Start of Block

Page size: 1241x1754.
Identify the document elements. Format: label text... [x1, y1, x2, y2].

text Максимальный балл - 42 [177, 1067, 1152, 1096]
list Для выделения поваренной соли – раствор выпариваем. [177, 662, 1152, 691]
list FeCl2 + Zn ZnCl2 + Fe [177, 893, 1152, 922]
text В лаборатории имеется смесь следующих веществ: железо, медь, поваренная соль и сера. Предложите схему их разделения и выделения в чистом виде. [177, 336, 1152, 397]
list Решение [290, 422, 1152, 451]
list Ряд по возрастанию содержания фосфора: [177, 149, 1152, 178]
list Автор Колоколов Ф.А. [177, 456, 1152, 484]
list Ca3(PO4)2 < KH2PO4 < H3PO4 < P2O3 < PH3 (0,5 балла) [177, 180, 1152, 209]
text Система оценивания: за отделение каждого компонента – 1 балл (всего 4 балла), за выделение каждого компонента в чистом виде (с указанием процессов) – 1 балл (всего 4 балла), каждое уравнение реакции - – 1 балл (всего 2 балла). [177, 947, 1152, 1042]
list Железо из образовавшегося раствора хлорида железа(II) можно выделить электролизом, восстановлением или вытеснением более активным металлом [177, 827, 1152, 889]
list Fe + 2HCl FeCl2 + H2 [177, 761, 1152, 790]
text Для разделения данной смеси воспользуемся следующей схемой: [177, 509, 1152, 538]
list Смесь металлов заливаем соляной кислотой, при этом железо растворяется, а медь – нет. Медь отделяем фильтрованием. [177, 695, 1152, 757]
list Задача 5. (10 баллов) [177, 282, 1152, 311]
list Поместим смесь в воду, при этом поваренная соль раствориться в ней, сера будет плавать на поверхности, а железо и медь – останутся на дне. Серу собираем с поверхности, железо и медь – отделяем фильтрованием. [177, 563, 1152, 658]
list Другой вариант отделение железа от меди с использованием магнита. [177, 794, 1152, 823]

End of Block

Directions
Print every record above exactly as it appears.

Answer to this task
Page size: 1241x1754.
Identify the document elements. Format: label text... [x1, y1, x2, y2].

text Максимальный балл - 42 [177, 1067, 1152, 1096]
list Для выделения поваренной соли – раствор выпариваем. [177, 662, 1152, 691]
list FeCl2 + Zn ZnCl2 + Fe [177, 893, 1152, 922]
text В лаборатории имеется смесь следующих веществ: железо, медь, поваренная соль и сера. Предложите схему их разделения и выделения в чистом виде. [177, 336, 1152, 397]
list Решение [290, 422, 1152, 451]
list Ряд по возрастанию содержания фосфора: [177, 149, 1152, 178]
list Автор Колоколов Ф.А. [177, 456, 1152, 484]
list Ca3(PO4)2 < KH2PO4 < H3PO4 < P2O3 < PH3 (0,5 балла) [177, 180, 1152, 209]
text Система оценивания: за отделение каждого компонента – 1 балл (всего 4 балла), за выделение каждого компонента в чистом виде (с указанием процессов) – 1 балл (всего 4 балла), каждое уравнение реакции - – 1 балл (всего 2 балла). [177, 947, 1152, 1042]
list Железо из образовавшегося раствора хлорида железа(II) можно выделить электролизом, восстановлением или вытеснением более активным металлом [177, 827, 1152, 889]
list Fe + 2HCl FeCl2 + H2 [177, 761, 1152, 790]
text Для разделения данной смеси воспользуемся следующей схемой: [177, 509, 1152, 538]
list Смесь металлов заливаем соляной кислотой, при этом железо растворяется, а медь – нет. Медь отделяем фильтрованием. [177, 695, 1152, 757]
list Задача 5. (10 баллов) [177, 282, 1152, 311]
list Поместим смесь в воду, при этом поваренная соль раствориться в ней, сера будет плавать на поверхности, а железо и медь – останутся на дне. Серу собираем с поверхности, железо и медь – отделяем фильтрованием. [177, 563, 1152, 658]
list Другой вариант отделение железа от меди с использованием магнита. [177, 794, 1152, 823]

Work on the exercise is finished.